> Document segment:
⟨
Bhakti Shringarpure in Africa is Not a Country:
When Frantz Fanon was in late stages of leukemia at age 36, he was flown to a hospital in Bethesda, Maryland in the United States, for surgery. His five-year-old son, Olivier, walked in on an ongoing blood transfusion and, seeing the bags of blood, feared that his father had been cut into pieces. Little Olivier was later found waving an Algerian flag on the street since the brutal and ongoing Franco-Algerian war in which both his parents were deeply engaged was his only understanding of violence and blood in the world.
I was reminded of this heartbreaking story, included in David Macey’s Fanon biography, during the screening of Hassane Mezine’s film Fanon: Hier, Aujourd’hui (Fanon: Yesterday, Today), which features Olivier Fanon, now an adult, reading excerpts from his father’s work. Interviews with him add a particularly melancholic note to the beautifully composed summary of Fanon’s life comprising the “yesterday” portion of the film’s first half. “I was molded into the pro-independence scene of the Algerian war,” Olivier explains as he recounts living underground because of the constant threat to his father’s life.
⟩
> Task objective: Retype the passage on Frantz Fanon and his son in full, word for word. The items that come next are separate from the passage on Frantz Fanon and his son.

[Two-dimensional motion records]
⟨
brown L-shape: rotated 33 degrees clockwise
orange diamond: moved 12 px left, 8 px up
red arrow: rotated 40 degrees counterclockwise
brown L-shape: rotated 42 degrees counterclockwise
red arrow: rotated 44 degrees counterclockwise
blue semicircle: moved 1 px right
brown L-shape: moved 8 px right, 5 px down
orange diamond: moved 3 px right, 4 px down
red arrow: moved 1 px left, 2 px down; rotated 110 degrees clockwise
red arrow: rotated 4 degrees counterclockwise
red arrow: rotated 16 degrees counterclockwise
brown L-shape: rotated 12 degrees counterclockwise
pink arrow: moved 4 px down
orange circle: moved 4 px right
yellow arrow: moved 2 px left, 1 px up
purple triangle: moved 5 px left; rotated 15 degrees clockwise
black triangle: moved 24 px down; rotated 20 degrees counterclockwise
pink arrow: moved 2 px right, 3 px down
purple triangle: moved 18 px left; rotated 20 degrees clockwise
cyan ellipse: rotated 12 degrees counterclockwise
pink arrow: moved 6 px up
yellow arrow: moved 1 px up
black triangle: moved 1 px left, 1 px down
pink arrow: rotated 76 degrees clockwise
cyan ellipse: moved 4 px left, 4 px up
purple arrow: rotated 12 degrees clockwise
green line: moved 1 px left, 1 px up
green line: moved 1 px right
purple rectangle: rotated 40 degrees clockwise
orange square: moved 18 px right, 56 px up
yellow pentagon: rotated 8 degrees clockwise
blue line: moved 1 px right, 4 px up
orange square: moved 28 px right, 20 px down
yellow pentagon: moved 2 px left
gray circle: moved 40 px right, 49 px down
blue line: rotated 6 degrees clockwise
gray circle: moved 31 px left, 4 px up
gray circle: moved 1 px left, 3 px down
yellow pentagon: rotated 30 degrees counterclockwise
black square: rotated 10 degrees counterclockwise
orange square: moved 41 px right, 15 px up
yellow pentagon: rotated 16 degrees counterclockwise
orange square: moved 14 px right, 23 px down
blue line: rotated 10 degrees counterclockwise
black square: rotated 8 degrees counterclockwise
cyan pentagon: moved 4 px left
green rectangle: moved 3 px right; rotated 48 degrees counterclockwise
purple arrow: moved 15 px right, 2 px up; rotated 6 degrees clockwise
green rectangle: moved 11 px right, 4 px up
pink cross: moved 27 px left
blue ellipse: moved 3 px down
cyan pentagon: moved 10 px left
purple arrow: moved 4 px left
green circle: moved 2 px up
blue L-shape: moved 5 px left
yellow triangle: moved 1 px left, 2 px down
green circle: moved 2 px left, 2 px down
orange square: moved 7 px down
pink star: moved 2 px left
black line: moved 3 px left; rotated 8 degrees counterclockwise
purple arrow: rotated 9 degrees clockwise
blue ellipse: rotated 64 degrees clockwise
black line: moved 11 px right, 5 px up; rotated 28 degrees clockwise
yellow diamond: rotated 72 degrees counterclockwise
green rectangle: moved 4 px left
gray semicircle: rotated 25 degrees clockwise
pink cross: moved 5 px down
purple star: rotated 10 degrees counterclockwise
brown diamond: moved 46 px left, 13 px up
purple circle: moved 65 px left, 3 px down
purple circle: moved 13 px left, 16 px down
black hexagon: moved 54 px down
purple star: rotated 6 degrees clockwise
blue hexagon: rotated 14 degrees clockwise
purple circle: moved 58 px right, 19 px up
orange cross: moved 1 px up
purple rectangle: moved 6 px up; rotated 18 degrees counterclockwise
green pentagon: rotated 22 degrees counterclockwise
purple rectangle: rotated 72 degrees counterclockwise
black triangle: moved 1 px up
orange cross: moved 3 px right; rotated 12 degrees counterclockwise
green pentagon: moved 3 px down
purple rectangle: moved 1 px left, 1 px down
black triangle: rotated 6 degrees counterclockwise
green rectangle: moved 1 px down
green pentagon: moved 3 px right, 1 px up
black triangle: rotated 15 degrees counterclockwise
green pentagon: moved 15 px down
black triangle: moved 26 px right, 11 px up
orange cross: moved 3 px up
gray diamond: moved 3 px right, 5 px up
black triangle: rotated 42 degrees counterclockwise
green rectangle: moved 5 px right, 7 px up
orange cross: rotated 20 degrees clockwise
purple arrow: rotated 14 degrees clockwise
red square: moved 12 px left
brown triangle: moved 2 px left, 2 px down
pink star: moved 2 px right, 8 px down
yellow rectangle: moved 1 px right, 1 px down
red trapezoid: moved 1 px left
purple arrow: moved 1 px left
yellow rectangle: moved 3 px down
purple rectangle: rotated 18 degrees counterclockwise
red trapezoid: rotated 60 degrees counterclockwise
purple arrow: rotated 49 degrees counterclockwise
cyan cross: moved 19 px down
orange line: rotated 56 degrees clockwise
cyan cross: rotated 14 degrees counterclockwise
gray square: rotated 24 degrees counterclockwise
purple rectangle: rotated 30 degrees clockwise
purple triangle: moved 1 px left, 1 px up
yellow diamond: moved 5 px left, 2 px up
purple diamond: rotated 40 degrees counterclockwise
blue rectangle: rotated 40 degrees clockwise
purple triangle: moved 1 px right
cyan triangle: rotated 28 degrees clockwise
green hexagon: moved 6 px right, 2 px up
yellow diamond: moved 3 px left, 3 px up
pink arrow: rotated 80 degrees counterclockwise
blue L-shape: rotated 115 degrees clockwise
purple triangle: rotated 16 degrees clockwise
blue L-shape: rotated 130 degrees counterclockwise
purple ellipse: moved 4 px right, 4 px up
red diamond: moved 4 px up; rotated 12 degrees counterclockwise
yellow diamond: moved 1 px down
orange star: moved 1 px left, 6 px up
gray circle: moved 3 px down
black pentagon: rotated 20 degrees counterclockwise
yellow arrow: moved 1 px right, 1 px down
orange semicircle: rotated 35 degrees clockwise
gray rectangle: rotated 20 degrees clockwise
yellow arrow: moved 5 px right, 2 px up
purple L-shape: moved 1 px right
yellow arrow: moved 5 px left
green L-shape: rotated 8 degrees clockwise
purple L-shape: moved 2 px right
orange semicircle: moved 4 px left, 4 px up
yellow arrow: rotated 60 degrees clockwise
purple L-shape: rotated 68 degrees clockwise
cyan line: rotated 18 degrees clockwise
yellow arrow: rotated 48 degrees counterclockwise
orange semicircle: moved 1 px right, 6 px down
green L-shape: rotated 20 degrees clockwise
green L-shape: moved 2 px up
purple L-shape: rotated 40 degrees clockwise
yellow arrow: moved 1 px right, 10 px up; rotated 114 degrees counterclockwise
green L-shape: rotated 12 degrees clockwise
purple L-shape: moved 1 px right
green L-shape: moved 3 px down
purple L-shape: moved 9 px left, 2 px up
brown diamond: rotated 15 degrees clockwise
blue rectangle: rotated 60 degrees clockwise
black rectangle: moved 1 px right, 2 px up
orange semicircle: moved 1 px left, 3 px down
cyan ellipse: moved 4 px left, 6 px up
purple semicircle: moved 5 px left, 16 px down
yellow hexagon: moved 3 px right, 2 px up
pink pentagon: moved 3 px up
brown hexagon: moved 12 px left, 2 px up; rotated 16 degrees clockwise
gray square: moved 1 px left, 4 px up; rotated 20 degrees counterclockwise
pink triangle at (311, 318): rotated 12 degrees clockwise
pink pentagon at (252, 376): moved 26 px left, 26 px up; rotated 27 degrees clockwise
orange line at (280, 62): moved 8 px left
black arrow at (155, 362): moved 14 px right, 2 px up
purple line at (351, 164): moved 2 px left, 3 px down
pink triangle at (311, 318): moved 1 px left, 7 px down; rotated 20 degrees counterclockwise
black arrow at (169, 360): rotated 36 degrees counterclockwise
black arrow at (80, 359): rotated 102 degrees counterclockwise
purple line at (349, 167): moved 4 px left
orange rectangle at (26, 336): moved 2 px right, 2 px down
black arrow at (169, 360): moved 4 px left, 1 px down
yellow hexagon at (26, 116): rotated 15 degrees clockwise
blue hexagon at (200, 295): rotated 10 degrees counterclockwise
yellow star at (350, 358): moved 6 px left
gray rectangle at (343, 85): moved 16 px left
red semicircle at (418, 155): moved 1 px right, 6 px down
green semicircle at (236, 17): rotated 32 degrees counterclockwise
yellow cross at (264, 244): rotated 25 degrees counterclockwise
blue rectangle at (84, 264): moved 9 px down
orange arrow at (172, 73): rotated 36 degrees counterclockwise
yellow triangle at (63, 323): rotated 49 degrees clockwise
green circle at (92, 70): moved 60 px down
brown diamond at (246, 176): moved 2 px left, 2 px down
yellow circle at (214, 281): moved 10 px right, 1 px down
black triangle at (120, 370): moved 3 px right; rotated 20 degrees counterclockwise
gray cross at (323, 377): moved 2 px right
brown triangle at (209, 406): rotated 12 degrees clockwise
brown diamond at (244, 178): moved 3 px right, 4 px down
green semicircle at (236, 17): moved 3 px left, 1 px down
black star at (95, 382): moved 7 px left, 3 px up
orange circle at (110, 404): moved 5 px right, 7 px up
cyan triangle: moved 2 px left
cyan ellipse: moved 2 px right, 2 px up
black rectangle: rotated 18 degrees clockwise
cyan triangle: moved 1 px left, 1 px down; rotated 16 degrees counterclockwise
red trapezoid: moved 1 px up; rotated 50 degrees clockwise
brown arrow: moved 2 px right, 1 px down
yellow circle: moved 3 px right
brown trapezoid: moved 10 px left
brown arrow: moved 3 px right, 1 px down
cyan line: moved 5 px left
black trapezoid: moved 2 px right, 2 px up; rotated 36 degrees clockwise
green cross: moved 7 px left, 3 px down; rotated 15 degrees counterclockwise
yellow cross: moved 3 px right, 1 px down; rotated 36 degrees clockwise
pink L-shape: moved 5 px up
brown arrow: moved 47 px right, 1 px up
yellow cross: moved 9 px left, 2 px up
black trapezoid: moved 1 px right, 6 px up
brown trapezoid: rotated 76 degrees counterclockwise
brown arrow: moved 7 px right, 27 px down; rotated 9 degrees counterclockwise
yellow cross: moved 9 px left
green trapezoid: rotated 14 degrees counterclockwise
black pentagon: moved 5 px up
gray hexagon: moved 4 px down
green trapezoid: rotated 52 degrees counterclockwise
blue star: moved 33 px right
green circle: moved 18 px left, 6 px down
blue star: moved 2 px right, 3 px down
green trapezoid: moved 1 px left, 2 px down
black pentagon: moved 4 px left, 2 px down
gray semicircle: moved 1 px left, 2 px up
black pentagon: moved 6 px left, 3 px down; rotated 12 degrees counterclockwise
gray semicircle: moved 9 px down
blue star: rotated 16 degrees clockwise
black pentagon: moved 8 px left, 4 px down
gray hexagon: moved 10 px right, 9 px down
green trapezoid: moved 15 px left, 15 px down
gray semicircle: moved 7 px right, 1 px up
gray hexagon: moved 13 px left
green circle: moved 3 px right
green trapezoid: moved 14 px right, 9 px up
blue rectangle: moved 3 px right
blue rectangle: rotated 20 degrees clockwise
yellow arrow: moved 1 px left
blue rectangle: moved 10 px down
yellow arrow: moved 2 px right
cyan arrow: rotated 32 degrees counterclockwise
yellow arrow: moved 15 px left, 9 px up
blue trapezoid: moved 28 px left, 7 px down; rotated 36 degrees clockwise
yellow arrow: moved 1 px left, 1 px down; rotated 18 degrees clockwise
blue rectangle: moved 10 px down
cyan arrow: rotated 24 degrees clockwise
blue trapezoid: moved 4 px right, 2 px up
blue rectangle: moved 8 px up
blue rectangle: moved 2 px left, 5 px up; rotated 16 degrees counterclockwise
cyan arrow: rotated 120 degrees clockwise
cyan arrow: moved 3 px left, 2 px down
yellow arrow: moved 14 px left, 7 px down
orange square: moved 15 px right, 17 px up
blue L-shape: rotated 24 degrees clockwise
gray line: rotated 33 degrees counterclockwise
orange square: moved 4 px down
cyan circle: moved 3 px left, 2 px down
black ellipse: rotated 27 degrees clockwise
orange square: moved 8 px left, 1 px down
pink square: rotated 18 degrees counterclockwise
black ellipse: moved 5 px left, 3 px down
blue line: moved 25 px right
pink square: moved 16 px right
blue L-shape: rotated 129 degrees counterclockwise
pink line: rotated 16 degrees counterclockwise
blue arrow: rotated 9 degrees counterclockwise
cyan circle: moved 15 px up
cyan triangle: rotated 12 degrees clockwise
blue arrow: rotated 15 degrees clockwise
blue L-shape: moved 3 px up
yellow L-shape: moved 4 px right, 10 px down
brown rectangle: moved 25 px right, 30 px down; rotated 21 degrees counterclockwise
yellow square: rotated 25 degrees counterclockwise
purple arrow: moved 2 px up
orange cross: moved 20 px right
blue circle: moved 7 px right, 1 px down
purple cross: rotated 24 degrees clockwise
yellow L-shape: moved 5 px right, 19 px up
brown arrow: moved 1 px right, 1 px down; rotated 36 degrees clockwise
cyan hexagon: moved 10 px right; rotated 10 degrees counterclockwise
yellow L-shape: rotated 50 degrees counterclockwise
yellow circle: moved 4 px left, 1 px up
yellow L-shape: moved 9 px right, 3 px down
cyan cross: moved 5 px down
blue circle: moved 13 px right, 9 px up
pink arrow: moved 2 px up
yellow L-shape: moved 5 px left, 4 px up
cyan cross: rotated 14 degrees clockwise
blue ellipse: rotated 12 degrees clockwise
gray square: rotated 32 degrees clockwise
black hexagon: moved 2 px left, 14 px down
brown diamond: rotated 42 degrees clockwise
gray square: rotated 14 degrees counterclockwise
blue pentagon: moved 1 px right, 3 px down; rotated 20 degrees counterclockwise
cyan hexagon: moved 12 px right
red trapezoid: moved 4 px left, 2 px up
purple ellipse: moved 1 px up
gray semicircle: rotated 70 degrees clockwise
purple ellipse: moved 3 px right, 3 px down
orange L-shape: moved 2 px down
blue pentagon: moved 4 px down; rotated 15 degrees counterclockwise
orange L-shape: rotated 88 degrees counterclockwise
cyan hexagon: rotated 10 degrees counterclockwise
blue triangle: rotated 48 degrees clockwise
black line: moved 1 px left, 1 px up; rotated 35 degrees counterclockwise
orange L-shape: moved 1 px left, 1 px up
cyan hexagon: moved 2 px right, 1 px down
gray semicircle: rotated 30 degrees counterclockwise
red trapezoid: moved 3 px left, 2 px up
⟩
> Answer below:
Bhakti Shringarpure in Africa is Not a Country:
When Frantz Fanon was in late stages of leukemia at age 36, he was flown to a hospital in Bethesda, Maryland in the United States, for surgery. His five-year-old son, Olivier, walked in on an ongoing blood transfusion and, seeing the bags of blood, feared that his father had been cut into pieces. Little Olivier was later found waving an Algerian flag on the street since the brutal and ongoing Franco-Algerian war in which both his parents were deeply engaged was his only understanding of violence and blood in the world.
I was reminded of this heartbreaking story, included in David Macey’s Fanon biography, during the screening of Hassane Mezine’s film Fanon: Hier, Aujourd’hui (Fanon: Yesterday, Today), which features Olivier Fanon, now an adult, reading excerpts from his father’s work. Interviews with him add a particularly melancholic note to the beautifully composed summary of Fanon’s life comprising the “yesterday” portion of the film’s first half. “I was molded into the pro-independence scene of the Algerian war,” Olivier explains as he recounts living underground because of the constant threat to his father’s life.